Buying a home can be a bewildering process, and mastering the finer points of homeownership takes time. Becoming familiar with the related terminology can be like learning a foreign language. Among the most frequently confused terms are appraisal and assessment. What’s the difference?

Appraisals usually take place when a hired appraiser calculates the fair market value of a home for lending purposes. Because banks typically won’t lend you more than a home is worth, the amount of your mortgage may be determined based on the amount for which the home appraises. Fair market value (FMV) refers to the estimated price for which the house would likely sell under current market conditions.

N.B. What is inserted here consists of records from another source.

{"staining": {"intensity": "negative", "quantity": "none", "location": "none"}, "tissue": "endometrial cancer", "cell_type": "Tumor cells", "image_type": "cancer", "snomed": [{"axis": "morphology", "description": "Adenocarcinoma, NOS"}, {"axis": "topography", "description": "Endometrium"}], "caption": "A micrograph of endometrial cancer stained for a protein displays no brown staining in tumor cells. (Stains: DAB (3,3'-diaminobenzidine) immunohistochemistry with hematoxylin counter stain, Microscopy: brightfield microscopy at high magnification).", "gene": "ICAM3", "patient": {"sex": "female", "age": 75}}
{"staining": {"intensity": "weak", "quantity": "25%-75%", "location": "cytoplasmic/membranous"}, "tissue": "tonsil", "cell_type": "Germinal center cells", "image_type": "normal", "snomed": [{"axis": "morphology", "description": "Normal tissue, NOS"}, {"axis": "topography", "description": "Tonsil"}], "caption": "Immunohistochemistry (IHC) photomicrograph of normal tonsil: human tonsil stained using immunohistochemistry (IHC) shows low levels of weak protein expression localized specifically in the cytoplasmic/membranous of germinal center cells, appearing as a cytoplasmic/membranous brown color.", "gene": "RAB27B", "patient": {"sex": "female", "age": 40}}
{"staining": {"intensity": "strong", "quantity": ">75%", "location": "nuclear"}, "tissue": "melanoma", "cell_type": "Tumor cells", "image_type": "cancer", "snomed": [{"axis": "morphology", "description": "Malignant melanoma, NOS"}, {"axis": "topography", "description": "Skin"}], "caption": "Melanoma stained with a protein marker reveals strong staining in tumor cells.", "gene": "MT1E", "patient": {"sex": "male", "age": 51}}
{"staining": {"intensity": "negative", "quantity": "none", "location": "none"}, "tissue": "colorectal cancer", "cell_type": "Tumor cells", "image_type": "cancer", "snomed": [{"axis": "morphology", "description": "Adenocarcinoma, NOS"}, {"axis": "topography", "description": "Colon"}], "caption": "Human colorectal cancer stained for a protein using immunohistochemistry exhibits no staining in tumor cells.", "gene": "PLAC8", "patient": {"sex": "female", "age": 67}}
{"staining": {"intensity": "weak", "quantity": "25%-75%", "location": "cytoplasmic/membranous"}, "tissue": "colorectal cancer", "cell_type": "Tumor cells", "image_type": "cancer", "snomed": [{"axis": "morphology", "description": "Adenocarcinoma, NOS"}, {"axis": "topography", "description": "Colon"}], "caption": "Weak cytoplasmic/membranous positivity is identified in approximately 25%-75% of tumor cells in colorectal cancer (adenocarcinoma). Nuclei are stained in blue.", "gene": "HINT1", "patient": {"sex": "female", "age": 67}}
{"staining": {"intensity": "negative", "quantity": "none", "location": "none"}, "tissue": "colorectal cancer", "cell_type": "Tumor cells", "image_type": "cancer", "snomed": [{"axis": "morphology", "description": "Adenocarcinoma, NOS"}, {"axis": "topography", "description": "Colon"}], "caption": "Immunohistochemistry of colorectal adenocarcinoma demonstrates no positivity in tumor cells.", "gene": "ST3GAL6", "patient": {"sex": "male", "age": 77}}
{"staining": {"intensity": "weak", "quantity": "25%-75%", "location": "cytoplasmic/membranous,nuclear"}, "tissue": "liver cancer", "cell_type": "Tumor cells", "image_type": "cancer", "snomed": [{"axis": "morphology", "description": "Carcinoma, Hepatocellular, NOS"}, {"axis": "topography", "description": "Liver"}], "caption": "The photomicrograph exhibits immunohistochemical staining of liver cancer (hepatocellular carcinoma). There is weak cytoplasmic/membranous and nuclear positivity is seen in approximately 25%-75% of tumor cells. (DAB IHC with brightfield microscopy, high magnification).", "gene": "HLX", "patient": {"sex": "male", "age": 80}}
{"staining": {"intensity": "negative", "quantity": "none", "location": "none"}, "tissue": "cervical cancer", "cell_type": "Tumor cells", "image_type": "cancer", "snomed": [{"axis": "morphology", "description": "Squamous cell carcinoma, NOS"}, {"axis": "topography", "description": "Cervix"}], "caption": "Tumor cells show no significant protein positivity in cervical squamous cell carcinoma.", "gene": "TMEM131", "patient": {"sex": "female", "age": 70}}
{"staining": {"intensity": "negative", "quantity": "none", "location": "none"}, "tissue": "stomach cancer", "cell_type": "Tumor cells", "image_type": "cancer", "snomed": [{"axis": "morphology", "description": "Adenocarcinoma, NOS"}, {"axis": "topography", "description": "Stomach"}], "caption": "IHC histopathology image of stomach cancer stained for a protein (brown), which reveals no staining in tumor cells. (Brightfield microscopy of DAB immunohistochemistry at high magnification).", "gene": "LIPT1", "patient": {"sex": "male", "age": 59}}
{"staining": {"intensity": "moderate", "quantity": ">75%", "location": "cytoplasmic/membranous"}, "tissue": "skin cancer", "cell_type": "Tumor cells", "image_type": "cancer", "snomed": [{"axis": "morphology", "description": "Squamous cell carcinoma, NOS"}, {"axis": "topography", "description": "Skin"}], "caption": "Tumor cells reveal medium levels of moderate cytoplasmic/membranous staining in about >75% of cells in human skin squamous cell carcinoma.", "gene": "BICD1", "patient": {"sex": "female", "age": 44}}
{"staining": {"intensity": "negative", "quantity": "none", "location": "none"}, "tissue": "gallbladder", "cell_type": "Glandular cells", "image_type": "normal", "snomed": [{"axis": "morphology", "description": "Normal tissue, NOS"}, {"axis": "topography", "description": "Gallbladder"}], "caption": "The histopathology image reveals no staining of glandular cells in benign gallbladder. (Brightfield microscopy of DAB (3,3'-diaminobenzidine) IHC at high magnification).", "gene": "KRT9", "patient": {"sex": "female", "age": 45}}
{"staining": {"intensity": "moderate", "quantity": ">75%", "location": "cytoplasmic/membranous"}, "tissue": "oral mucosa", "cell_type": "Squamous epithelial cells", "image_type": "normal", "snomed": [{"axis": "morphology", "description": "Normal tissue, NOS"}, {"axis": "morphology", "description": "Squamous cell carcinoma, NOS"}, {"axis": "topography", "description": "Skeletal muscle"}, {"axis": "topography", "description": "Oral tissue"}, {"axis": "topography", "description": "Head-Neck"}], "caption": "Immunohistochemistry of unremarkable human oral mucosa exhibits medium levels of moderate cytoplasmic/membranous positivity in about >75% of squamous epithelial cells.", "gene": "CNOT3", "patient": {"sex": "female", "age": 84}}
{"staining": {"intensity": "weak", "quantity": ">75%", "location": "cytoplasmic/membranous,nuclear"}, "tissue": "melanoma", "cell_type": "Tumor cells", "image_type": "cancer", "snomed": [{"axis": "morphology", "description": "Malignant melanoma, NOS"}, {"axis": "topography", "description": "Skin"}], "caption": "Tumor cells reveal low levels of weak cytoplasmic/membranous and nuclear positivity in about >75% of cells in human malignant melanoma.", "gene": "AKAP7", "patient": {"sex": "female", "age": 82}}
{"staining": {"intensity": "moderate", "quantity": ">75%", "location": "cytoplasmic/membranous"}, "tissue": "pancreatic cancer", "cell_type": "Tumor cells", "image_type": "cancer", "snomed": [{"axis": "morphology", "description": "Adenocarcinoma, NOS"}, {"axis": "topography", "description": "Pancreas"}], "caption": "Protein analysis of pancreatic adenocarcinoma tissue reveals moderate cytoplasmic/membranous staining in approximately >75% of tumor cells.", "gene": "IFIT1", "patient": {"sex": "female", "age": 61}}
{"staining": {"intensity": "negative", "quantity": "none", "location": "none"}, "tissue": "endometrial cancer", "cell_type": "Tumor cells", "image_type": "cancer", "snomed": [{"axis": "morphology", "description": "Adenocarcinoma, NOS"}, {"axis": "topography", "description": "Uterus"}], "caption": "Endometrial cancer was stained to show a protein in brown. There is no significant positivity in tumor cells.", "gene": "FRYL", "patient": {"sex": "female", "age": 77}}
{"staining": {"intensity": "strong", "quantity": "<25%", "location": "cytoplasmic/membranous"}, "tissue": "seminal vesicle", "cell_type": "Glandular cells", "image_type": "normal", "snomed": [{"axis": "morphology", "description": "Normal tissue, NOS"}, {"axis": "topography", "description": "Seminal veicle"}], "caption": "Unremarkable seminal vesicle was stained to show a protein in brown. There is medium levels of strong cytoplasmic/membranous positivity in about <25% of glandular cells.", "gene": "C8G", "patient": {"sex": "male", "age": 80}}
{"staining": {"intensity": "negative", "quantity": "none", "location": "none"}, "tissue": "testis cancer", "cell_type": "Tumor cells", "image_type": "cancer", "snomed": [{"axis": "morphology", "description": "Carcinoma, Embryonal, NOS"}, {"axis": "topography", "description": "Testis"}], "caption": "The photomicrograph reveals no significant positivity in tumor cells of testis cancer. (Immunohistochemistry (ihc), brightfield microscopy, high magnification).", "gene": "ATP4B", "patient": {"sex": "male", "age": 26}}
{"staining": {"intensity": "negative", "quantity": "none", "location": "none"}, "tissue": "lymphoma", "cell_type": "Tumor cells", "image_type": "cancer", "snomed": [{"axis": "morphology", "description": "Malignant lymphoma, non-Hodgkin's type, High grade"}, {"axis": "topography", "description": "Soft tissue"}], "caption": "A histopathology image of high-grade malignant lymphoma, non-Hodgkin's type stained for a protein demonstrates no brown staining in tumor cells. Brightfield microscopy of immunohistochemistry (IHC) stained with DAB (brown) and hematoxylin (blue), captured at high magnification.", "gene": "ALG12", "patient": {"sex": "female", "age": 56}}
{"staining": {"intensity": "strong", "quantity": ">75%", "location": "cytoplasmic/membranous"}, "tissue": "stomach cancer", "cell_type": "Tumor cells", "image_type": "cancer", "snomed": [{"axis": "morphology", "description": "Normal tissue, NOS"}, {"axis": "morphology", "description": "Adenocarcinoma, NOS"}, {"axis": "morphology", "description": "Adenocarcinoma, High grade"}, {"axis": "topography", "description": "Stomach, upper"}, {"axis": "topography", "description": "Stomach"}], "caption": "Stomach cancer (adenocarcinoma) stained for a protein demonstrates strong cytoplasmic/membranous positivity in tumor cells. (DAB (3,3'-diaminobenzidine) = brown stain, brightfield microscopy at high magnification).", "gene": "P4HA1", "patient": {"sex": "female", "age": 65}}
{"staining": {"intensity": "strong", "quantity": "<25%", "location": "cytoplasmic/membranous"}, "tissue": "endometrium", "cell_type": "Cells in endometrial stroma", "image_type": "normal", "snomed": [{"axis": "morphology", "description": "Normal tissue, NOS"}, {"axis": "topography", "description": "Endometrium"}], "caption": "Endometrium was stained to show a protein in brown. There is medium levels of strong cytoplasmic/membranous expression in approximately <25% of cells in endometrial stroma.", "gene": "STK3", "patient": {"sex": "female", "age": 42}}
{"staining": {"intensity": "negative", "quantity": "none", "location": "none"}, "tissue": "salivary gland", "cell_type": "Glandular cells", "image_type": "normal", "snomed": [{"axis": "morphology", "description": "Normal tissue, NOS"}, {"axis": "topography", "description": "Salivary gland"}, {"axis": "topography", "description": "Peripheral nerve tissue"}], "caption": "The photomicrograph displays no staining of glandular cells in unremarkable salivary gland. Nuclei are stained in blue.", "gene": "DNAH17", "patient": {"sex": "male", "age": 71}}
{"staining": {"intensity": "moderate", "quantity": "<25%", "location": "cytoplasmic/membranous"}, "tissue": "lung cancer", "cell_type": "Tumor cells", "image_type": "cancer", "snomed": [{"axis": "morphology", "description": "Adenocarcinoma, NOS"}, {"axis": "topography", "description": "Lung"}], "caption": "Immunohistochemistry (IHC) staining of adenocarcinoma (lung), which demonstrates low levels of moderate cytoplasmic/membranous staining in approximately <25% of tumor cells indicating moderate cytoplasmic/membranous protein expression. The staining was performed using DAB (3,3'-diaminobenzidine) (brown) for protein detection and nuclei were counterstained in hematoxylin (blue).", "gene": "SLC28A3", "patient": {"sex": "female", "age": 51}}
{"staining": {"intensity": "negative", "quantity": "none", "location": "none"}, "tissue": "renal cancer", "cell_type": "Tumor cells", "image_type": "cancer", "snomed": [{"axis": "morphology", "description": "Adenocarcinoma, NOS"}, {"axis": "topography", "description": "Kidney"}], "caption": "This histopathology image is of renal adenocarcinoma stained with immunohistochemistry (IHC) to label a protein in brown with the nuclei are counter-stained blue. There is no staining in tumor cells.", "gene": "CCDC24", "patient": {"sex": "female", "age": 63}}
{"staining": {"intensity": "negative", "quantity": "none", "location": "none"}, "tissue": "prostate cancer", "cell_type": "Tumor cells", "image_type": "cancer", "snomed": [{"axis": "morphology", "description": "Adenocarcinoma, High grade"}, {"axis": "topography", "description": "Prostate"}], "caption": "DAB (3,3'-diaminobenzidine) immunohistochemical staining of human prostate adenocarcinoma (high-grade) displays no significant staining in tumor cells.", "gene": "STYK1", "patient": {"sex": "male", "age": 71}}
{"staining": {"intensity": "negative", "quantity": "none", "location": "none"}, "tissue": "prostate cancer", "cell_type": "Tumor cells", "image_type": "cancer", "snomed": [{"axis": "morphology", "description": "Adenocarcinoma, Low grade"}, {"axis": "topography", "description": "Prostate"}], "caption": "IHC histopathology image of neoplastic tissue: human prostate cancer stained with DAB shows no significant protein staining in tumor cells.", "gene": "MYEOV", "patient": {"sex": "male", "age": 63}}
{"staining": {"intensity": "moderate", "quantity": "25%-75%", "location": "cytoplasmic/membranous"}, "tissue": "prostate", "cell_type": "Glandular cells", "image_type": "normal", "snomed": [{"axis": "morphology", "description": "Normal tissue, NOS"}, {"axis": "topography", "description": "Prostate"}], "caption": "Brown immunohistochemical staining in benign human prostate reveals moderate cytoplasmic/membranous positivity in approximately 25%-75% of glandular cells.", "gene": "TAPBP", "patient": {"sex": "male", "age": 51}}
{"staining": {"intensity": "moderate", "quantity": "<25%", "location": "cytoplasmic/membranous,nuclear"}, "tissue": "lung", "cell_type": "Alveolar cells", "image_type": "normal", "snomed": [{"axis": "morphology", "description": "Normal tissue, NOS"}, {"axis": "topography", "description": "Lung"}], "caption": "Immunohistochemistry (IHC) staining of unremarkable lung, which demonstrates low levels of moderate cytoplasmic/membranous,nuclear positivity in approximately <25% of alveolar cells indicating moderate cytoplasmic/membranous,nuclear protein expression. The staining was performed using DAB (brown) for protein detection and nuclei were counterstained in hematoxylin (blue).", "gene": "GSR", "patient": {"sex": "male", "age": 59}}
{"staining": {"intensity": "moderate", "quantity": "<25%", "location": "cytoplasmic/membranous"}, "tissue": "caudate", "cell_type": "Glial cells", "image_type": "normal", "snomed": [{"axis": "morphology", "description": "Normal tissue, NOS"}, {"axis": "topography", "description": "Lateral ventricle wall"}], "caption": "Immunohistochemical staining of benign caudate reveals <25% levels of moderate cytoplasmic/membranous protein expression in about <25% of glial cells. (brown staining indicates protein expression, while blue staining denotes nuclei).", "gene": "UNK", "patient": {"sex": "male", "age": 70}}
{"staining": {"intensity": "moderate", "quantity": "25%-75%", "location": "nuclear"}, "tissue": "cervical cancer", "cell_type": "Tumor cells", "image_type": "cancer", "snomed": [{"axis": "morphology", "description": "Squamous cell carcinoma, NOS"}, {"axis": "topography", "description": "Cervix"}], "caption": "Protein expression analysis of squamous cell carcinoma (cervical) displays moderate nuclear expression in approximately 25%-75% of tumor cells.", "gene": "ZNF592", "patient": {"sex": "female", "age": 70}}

This figure is most easily determined by the sales price (if the home recently changed hands), but in the absence of a recent sale, FMV can be calculated through other means including an analysis of recently sold comparable properties.

Assessments occur in a taxation context and are undertaken by your county’s tax assessor board in order to determine how much you owe in property taxes. Theoretically, homes are assessed annually. In reality, reassessment is formulaic and generally occurs only every few years to account for a standard estimated rate of appreciation or whenever there’s some noteworthy event such as a sale or inheritance. Assessments usually amount to approximately 40% of a given property’s appraised value (which is based on FMV), but other factors can figure into the equation as well (e.g., the size, age, condition, and location of the property).

Knowing the difference between these two terms will help make the home buying process a bit easier!